Conciliation: two heirs
Conciliation: two heirs
"I was served with a summons to appear at a conciliation hearing, following a request from my neighbour for a neighbourhood problem concerning the house that belonged to my late husband and of which my two adult children and I are the sole heirs. Shouldn't my neighbour also have taken my children to court? If so, when can I take action?
Catherine, Versoix
When a married person dies, the spouses' matrimonial property regime is dissolved. In other words, the spouses' property is divided up according to the rules of the matrimonial property regime to which they were subject. The deceased spouse's share becomes part of his or her estate. At the time of your husband's death, you and your children automatically acquire the entire estate, in varying proportions depending on whether or not your husband had drawn up a will. Until the estate is divided, you and your children form a community of heirs, which has no legal personality. You jointly own and dispose of the property forming part of the estate. This means that, with a few exceptions, you must act and be sued jointly for the assets making up the estate. Summonses to appear must therefore be addressed to each of you, unless a joint representative has been appointed. Your neighbour's claim therefore had to be made jointly against you and your children. This irregularity means that her claim is inadmissible.

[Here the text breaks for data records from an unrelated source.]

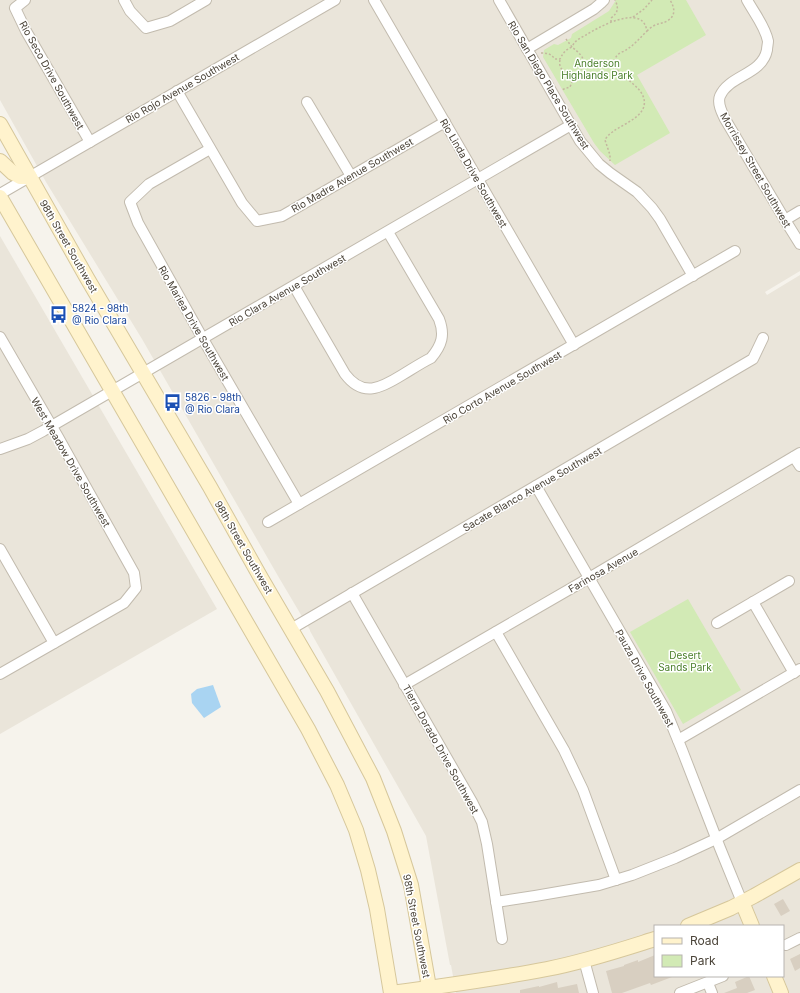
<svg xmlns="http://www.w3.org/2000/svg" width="800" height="993" font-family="Inter,sans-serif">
<rect width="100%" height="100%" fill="#f6f3ec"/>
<!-- residential -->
<g fill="#eae5da" fill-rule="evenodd">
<path d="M0 0H800V271L765 292 767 295 800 275V993H456L451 965H450L426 836 310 631V630L278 576 142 339 46 182 0 100ZM655 926H783V976H655Z"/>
<path d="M0 236 217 609 0 734Z"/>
</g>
<!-- green -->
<g fill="#d2eab5">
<path d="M616 0H686L706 35 637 75 670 133 615 165 600 151 594 143 543 57 544 50 554 44 558 45 571 38 572 34 609 11Z"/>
<path d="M688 599 741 690 683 724 630 632Z"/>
</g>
<!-- water -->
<path fill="#a9d4f2" d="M213 685 221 707 204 718 192 703 191 694 197 689Z"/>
<!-- building -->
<g fill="#d8cfc1">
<path d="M783 899 790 911 781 916 774 904Z"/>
<path d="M800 954V968L795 971 790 959Z"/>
<path d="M655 955V976H672V977L651 985 650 983 622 993H612L606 971 624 966V965L638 960V962Z"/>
<path d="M749 976 755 990 747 993H724L737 988 735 982Z"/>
<path d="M557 982 558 988 577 984 579 993H520V990L539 986V987Z"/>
</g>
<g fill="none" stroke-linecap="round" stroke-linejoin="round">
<defs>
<g id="street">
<path d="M25 0 15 8 26 31 90 142"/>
<path d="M124 0 130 11 146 28 170 21 206 0"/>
<path d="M374 0 574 345"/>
<path d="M499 0 580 141 599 164 610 173 637 192 652 208 660 219 693 276"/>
<path d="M747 0C754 13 765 26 768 41 768 44 767 47 767 50 762 75 729 75 720 96 717 103 722 113 725 119L785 220 800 244"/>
<path d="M527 49 594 9 601 3 604 0"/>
<path d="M177 91 242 203 257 221 282 216 445 122"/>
<path d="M307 102 351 176"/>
<path d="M210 149 149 184 130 202 138 223 203 339 299 504"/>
<path d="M0 194 335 0"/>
<path d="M785 220 800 211"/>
<path d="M294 286 345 374C363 398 381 388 402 375 412 369 421 363 431 358 442 345 445 335 439 319L388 232"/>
<path d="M0 337 58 437 134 573 136 588 124 603 0 674"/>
<path d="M0 449 28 439 43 431 571 125"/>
<path d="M794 457 800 466"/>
<path d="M536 486 666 711 682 750 720 848 742 902"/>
<path d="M268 522 735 251"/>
<path d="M0 549 54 643"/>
<path d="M352 593 472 802 482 822 487 844 502 939"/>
<path d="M753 602 794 673"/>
<path d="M717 623 789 581"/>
<path d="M291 629 753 359 763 338"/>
<path d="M496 632 564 750 583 790 616 880"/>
<path d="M404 685 589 578 800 453"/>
<path d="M678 740 800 669"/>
<path d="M496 902 535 896 599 885 632 875 675 858 716 839 800 790"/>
<path d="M786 945 800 938"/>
<path d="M584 960 593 993"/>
<path d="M708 983 712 993"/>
<path d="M680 993 723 976"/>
</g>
<g id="secondary">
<path d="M0 124 87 278 210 487 261 578 327 691 373 778 394 831 411 885 430 993"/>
<path d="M0 161 13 173 20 177H30"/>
<path d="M0 197 308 729 337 785 356 830 368 870 377 909 391 993"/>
<path d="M742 902 752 926"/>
<path d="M688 926 731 908 754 896 800 870"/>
<path d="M774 976 781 993"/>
<path d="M391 993C443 986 495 979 547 969 584 962 620 950 655 939"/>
</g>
</defs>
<!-- street casing -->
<use href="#street" stroke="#c2bbae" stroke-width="12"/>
<!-- secondary casing -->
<use href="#secondary" stroke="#d6c79b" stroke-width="16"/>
<!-- path -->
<g stroke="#c4b79f" stroke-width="1.5" stroke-dasharray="2 2" stroke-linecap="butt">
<path d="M633 17 644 9 652 0"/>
<path d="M611 22V18C618 13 619 8 615 0"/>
<path d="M647 31C650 28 654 25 658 24 661 23 664 23 667 21 676 16 675 8 670 0"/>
<path d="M566 39 572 47C573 45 574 43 575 42 578 39 582 37 586 35 597 28 625 13 639 19 644 21 646 26 647 31 640 38 634 45 626 50 623 52 618 53 616 57 604 74 649 83 644 106 640 122 611 127 605 140L610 155V161"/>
<path d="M541 53C548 53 551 54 555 59H560C563 53 565 50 572 47 586 58 589 65 573 76"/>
<path d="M560 60C558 69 565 73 573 76L572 82 570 87 561 90"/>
</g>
<!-- street -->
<use href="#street" stroke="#fff" stroke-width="10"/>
<!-- secondary -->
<use href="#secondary" stroke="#fff3cd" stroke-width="14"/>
</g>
<!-- icons -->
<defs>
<symbol id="bus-bare" viewBox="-9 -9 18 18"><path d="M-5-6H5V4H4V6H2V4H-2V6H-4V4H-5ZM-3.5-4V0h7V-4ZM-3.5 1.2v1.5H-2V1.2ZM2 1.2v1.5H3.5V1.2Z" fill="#1a4fb4" stroke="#fff" stroke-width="2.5" paint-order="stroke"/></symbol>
</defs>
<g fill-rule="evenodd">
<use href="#bus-bare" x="46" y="302" width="25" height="25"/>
<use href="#bus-bare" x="160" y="390" width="25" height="25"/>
</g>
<g text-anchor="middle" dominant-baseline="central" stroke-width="3" stroke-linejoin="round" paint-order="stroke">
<!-- park labels -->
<g font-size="10" fill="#4a7f2a" stroke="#fff">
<text x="597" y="63">Anderson<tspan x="597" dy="12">Highlands Park</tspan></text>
<text x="685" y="655">Desert<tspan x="685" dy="12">Sands Park</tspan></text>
</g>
<!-- street labels -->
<g font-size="10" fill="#4b4439" stroke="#fff">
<text transform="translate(52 75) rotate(61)">Rio Seco Drive Southwest</text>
<text transform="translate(549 85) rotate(59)">Rio San Diego Place Southwest</text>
<text transform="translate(182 88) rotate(-30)">Rio Rojo Avenue Southwest</text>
<text transform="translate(756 170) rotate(60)">Morrissey Street Southwest</text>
<text transform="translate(474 173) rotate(60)">Rio Linda Drive Southwest</text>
<text transform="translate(352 175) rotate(-30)">Rio Madre Avenue Southwest</text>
<text transform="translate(69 246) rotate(60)">98th Street Southwest</text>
<text transform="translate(287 290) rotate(-30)">Rio Clara Avenue Southwest</text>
<text transform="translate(194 323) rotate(60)">Rio Mariea Drive Southwest</text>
<text transform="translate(502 387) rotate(-30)">Rio Corto Avenue Southwest</text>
<text transform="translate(71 462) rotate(60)">West Meadow Drive Southwest</text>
<text transform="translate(532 489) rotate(-30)">Sacate Blanco Avenue Southwest</text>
<text transform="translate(244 547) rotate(60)">98th Street Southwest</text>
<text transform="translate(603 570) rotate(-30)">Farinosa Avenue</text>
<text transform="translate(645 678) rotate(61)">Pauza Drive Southwest</text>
<text transform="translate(441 749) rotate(61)">Tierra Dorado Drive Southwest</text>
<text transform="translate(417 926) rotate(79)">98th Street Southwest</text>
</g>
<!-- transit labels -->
<g font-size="10" fill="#164399" stroke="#fff" text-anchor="start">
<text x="72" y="308">5824 - 98th<tspan x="72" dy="12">@ Rio Clara</tspan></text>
<text x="185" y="397">5826 - 98th<tspan x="185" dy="12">@ Rio Clara</tspan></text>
</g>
</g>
<!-- legend -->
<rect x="654" y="925" width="130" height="52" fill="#ffffff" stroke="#b7b4b0"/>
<rect x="662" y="938" width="20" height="6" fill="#fff3cd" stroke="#b7b4b0"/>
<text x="690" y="945" font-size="12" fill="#4b4439">Road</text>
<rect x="662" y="955" width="20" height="12" fill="#d2eab5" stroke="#b7b4b0"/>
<text x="690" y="965" font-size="12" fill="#4b4439">Park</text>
</svg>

You should already raise this argument at the conciliation hearing, to avoid a ruling on the substance of the dispute being made by the conciliation authority, if it is empowered to do so, without taking account of this ground of inadmissibility. If this is not the case and your neighbour receives authorisation to bring the case, despite this irregularity, she may lodge an application with the Court of First Instance. You will then be given a deadline by which to respond. It is at this point that you will have to raise the ground of inadmissibility. It should be noted that you will have the option of asking the judge to limit the proceedings initially to the question of admissibility, but it is better to include this request in the response so as not to risk letting the time limit you have been given run out.
In short, you must raise the ground of inadmissibility at the conciliation hearing and if, despite this, your neighbour is granted leave to introduce, you will have to raise this ground in your reply brief to be sent to the Tribunal.